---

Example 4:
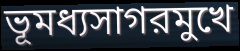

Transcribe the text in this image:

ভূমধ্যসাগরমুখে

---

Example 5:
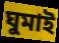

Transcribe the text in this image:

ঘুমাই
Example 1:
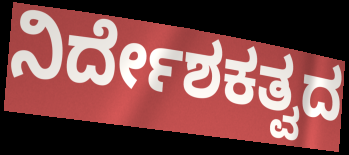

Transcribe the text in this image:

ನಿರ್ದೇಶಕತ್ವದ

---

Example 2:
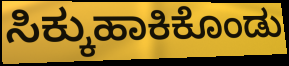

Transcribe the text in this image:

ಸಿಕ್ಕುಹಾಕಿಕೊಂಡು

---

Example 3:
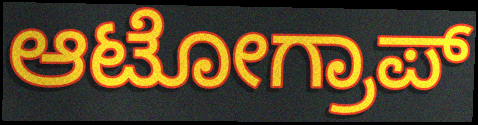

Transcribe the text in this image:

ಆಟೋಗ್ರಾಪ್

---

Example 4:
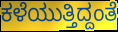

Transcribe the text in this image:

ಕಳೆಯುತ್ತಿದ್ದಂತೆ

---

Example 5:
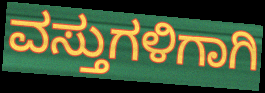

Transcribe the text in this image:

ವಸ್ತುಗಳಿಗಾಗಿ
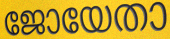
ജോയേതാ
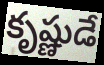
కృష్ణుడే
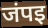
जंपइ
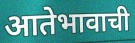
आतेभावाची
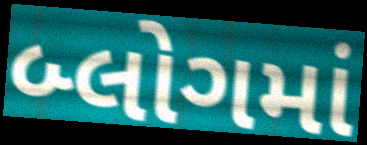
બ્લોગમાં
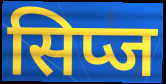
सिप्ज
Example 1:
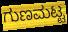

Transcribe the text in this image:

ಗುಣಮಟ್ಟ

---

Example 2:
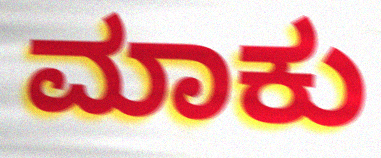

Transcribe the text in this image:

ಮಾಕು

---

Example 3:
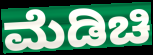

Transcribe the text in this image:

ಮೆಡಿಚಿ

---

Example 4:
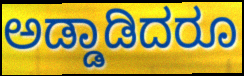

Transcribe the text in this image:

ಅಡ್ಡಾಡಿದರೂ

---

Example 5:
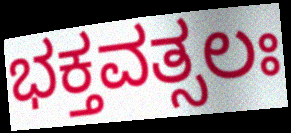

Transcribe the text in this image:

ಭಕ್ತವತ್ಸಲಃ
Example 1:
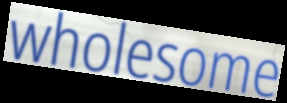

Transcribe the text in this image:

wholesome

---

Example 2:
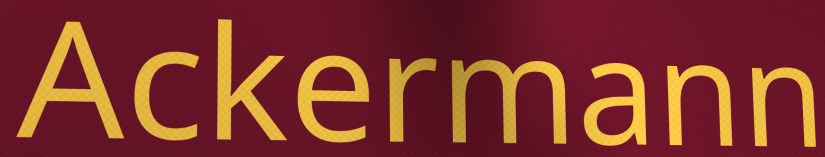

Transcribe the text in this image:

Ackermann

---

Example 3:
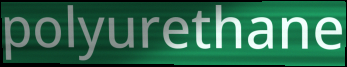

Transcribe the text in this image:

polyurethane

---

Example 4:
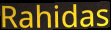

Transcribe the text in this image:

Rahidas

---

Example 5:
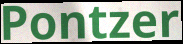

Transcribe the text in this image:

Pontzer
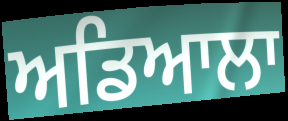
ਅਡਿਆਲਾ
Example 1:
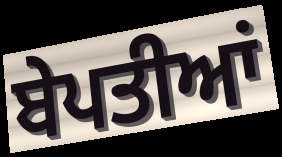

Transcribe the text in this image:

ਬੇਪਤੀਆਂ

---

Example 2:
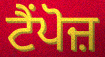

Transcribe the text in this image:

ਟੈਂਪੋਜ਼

#####

WHAT YOU SHOULD DO —
Only the records, copied exactly and without pictures, should make up the answer.

RESULT FOR THIS EXERCISE —
---

Example 4:

Transcribe the text in this image:

ভূমধ্যসাগরমুখে

---

Example 5:

Transcribe the text in this image:

ঘুমাই
Example 1:

Transcribe the text in this image:

ನಿರ್ದೇಶಕತ್ವದ

---

Example 2:

Transcribe the text in this image:

ಸಿಕ್ಕುಹಾಕಿಕೊಂಡು

---

Example 3:

Transcribe the text in this image:

ಆಟೋಗ್ರಾಪ್

---

Example 4:

Transcribe the text in this image:

ಕಳೆಯುತ್ತಿದ್ದಂತೆ

---

Example 5:

Transcribe the text in this image:

ವಸ್ತುಗಳಿಗಾಗಿ
ജോയേതാ
కృష్ణుడే
जंपइ
आतेभावाची
બ્લોગમાં
सिप्ज
Example 1:

Transcribe the text in this image:

ಗುಣಮಟ್ಟ

---

Example 2:

Transcribe the text in this image:

ಮಾಕು

---

Example 3:

Transcribe the text in this image:

ಮೆಡಿಚಿ

---

Example 4:

Transcribe the text in this image:

ಅಡ್ಡಾಡಿದರೂ

---

Example 5:

Transcribe the text in this image:

ಭಕ್ತವತ್ಸಲಃ
Example 1:

Transcribe the text in this image:

wholesome

---

Example 2:

Transcribe the text in this image:

Ackermann

---

Example 3:

Transcribe the text in this image:

polyurethane

---

Example 4:

Transcribe the text in this image:

Rahidas

---

Example 5:

Transcribe the text in this image:

Pontzer
ਅਡਿਆਲਾ
Example 1:

Transcribe the text in this image:

ਬੇਪਤੀਆਂ

---

Example 2:

Transcribe the text in this image:

ਟੈਂਪੋਜ਼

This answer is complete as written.